**Trecho fornecido:**
»»

Apesar dos avanços, muitas mulheres ainda temem em revelar seus relacionamentos. Esta dificuldade é sentida todos os dias por estas mulheres, que querem apenas viver sua história de amor com a companheira. Viviane (nome fictício), de 26 anos, namora há sete, anos. A primeira dificuldade foi lidar com a mãe, que não aceitou o fato de a filha namorar outra menina, que na época tinha 16 anos. Ela até pediu que a filha fosse morar com o irmão em outra cidade. Depois de oito meses, Viviane recebeu a visita da mãe, que disse que a amava do jeito que ela era e pediu que voltasse para casa.

Esta barreira foi superada, mas Viviane ainda precisa lidar com outras dificuldades. Há cerca de cinco meses, ela estava com a namorada em uma festa em um camarote dentro de uma casa noturna. Ao lado, estavam cinco casais heterossexuais. “Em determinado momento da festa, todas as mulheres saíram do camarote do lado. Só ficaram os homens. Eu estava com a mão na cintura da minha namorada. Um dos homens bateu no meu braço e falou: ‘Deixa a morena aí pra nós’. Eu olhei com cara feia, mas não respondi. Quando ele encostou no meu braço de novo e passou a mão na minha namorada, eu perdi a cabeça diante de uma falta de respeito tão grande. Comecei a xingá-lo e a minha namorada pedia para eu parar”, lembra.

««

**Dados de origem:**
»»

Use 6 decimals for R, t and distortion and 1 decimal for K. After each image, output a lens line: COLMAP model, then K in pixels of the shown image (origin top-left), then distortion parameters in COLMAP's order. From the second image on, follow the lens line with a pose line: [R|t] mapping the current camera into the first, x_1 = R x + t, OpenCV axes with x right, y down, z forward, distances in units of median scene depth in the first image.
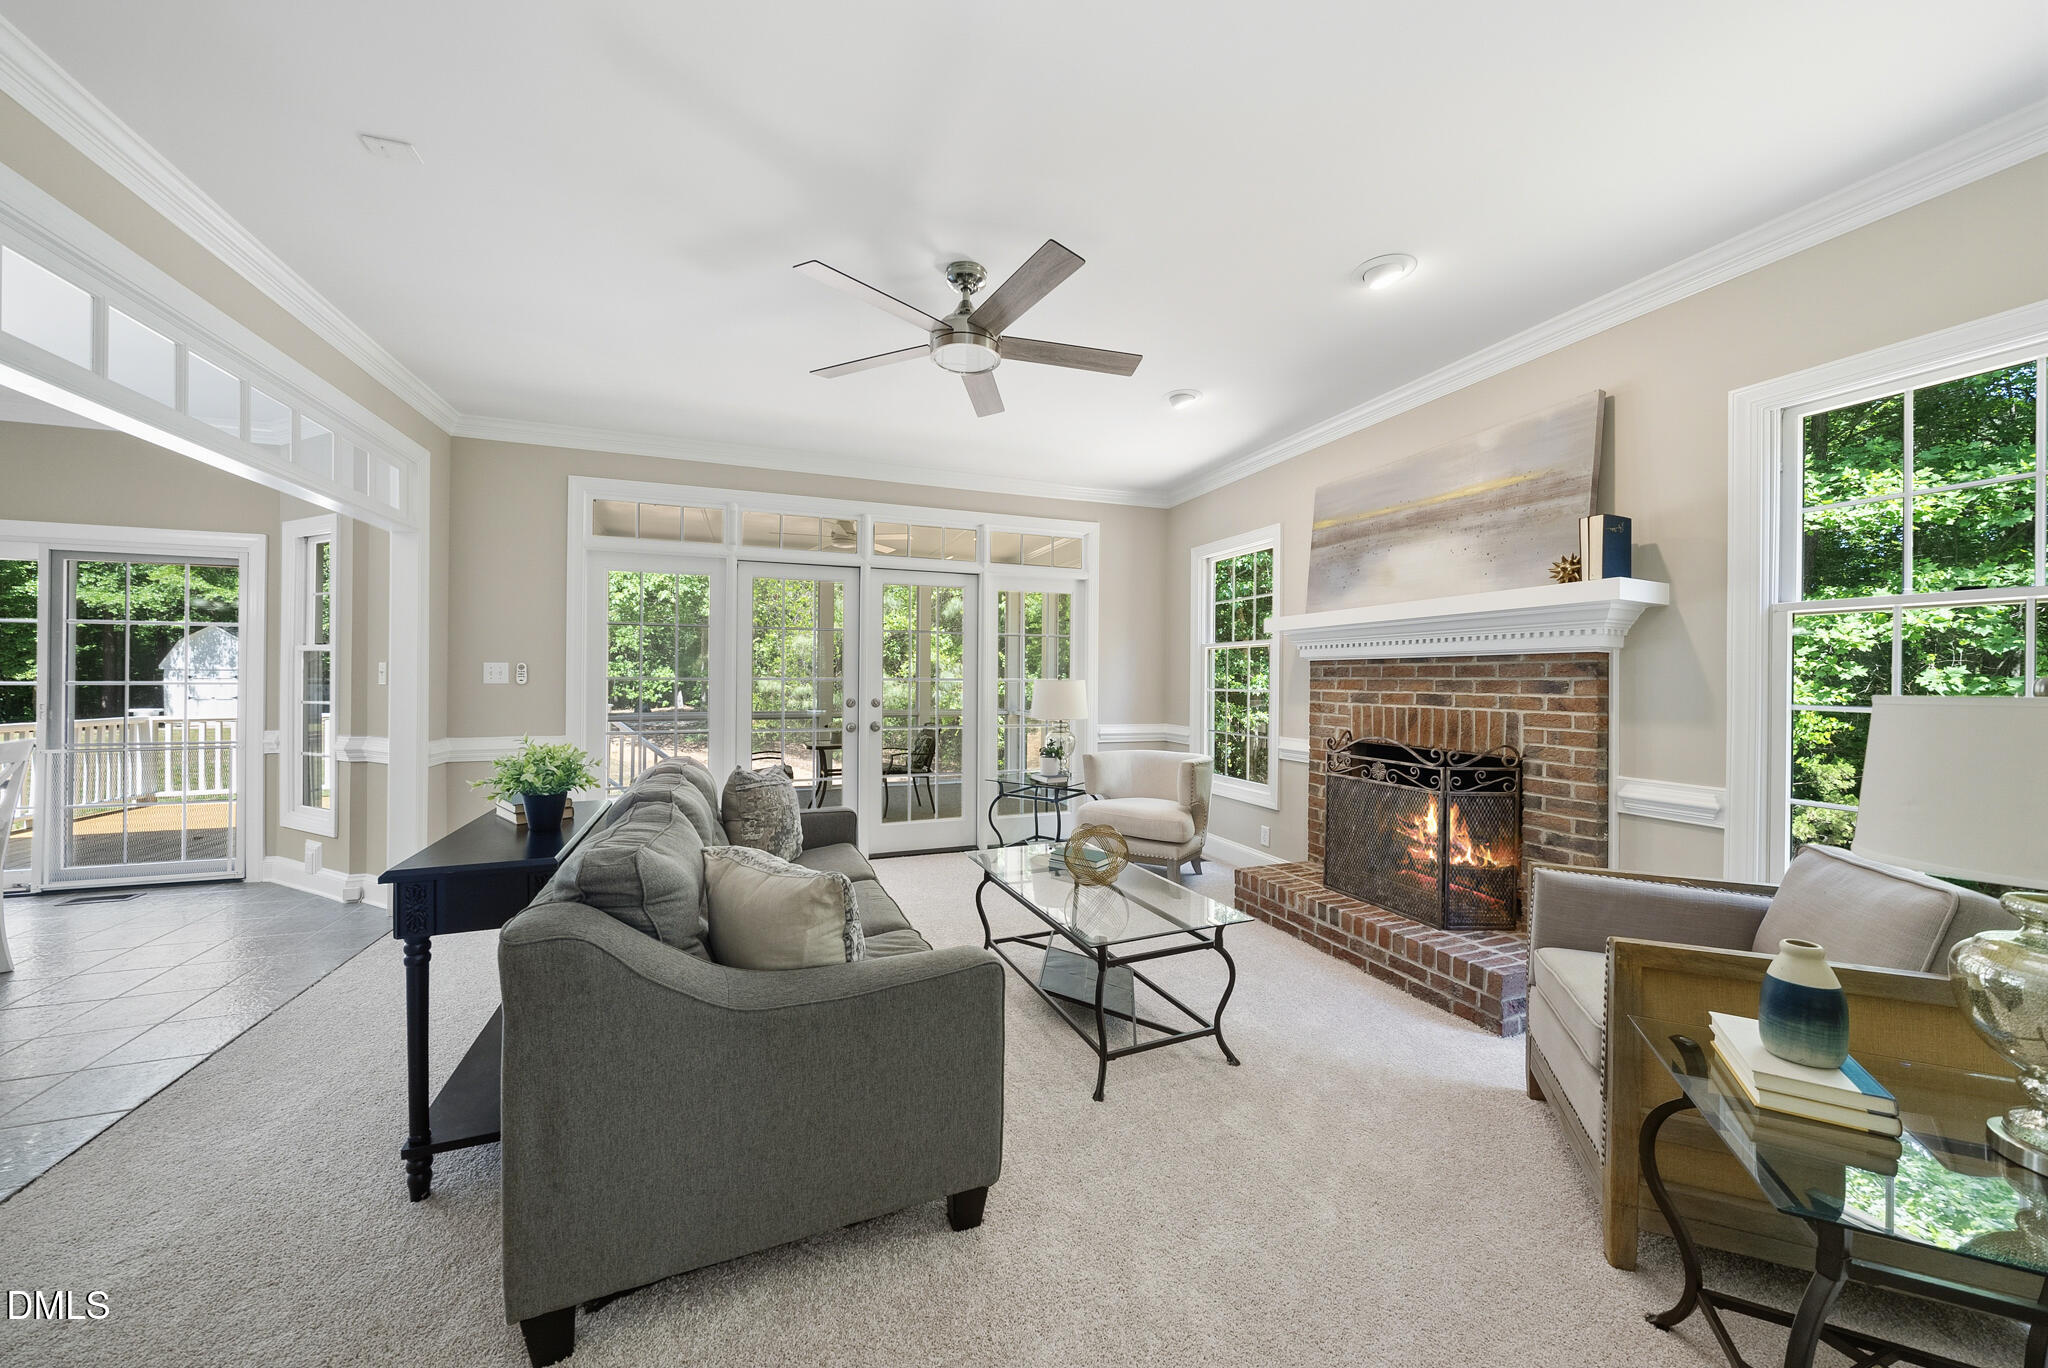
lens RADIAL K [[703.2, 0, 1016.4], [0, 703.2, 673.4], [0, 0, 1]] dist [-0.005176, -0.000123]
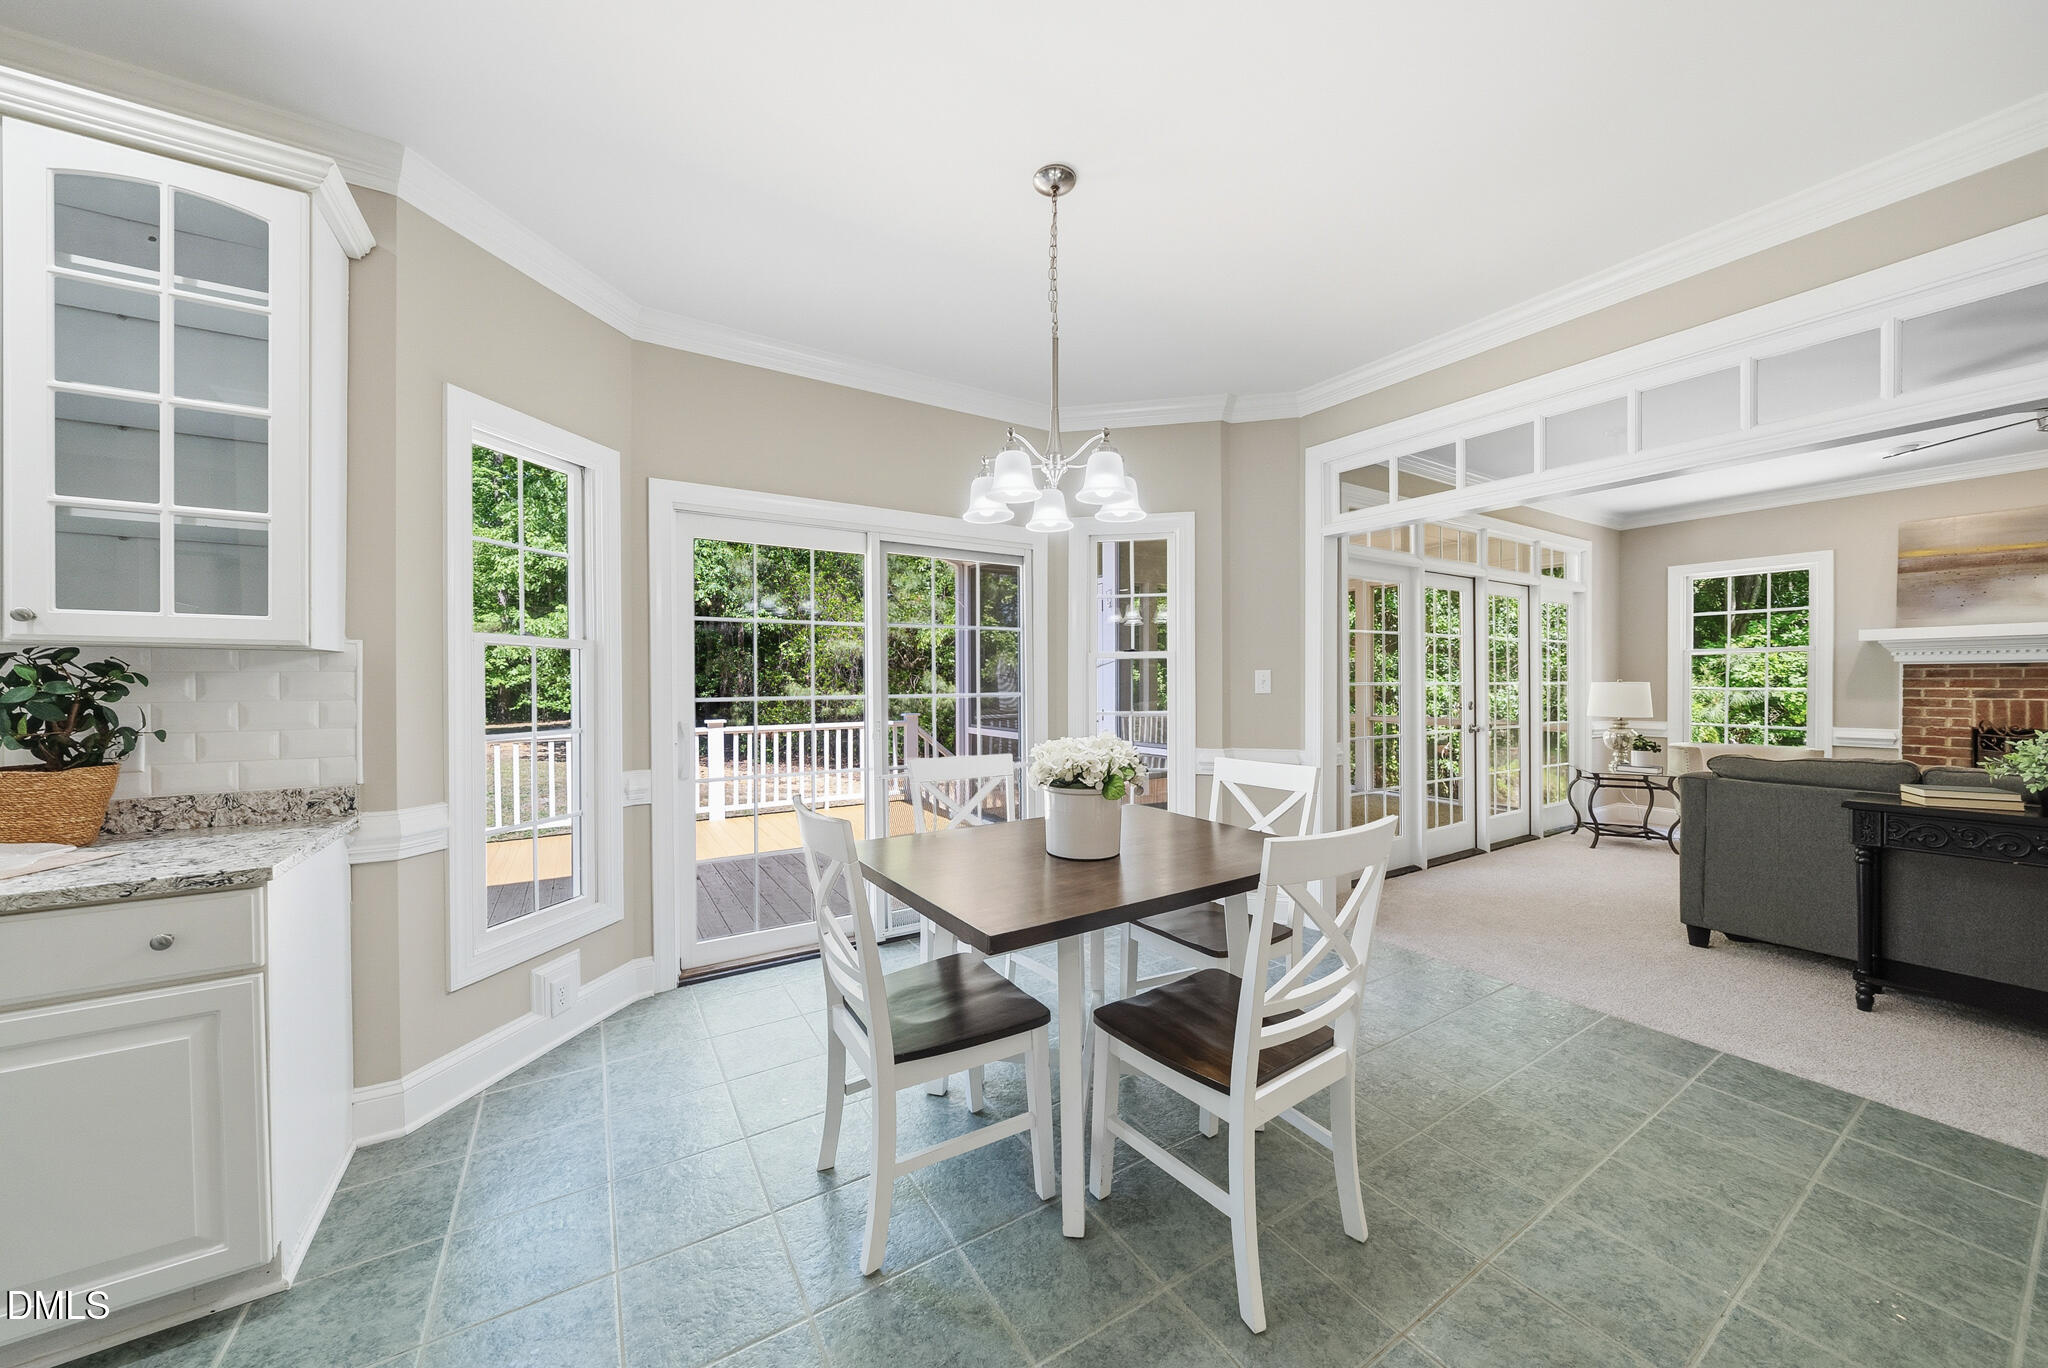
lens RADIAL K [[703.2, 0, 1013.6], [0, 703.2, 688.9], [0, 0, 1]] dist [-0.005176, -0.000123]
pose [[0.981987, -0.011992, 0.188566, -1.336412], [0.008462, 0.999774, 0.019516, -0.011915], [-0.188757, -0.017568, 0.981867, 0.090441]]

««

**Seu objetivo:**
Prossiga com o texto sobre as dificuldades de mulheres que namoram outras mulheres, a partir do ponto em que ele se encerra.

**Resposta ao exercício:**
Mas toda a situação foi apaziguada por uma pessoa próxima. “Uma prima da minha namorada, que nunca tinha se manifestado a favor ou contra o nosso relacionamento, deu um baita sermão no cara. Foi uma situação de dois extremos, um homem sendo machista e preconceituoso, e uma pessoa da nossa família nos defendendo com unhas e dentes”, comenta.

Andréia (nome fictício), de 22 anos, sempre manteve seus namoros escondidos. Pais e irmãos sabem sobre a sua orientação sexual, mas o restante da família nem imagina que ela se relaciona com mulheres. “Minha última namorada tinha mais problemas com a família do que eu. Ela escondia até da mãe”, relata. Para Andréia, a maior dificuldade ainda está com a reação das outras pessoas. “Nunca sofri nenhum assédio ou violência em público, mas isso porque eu também não tenho muita coragem de fazer nada”, declara.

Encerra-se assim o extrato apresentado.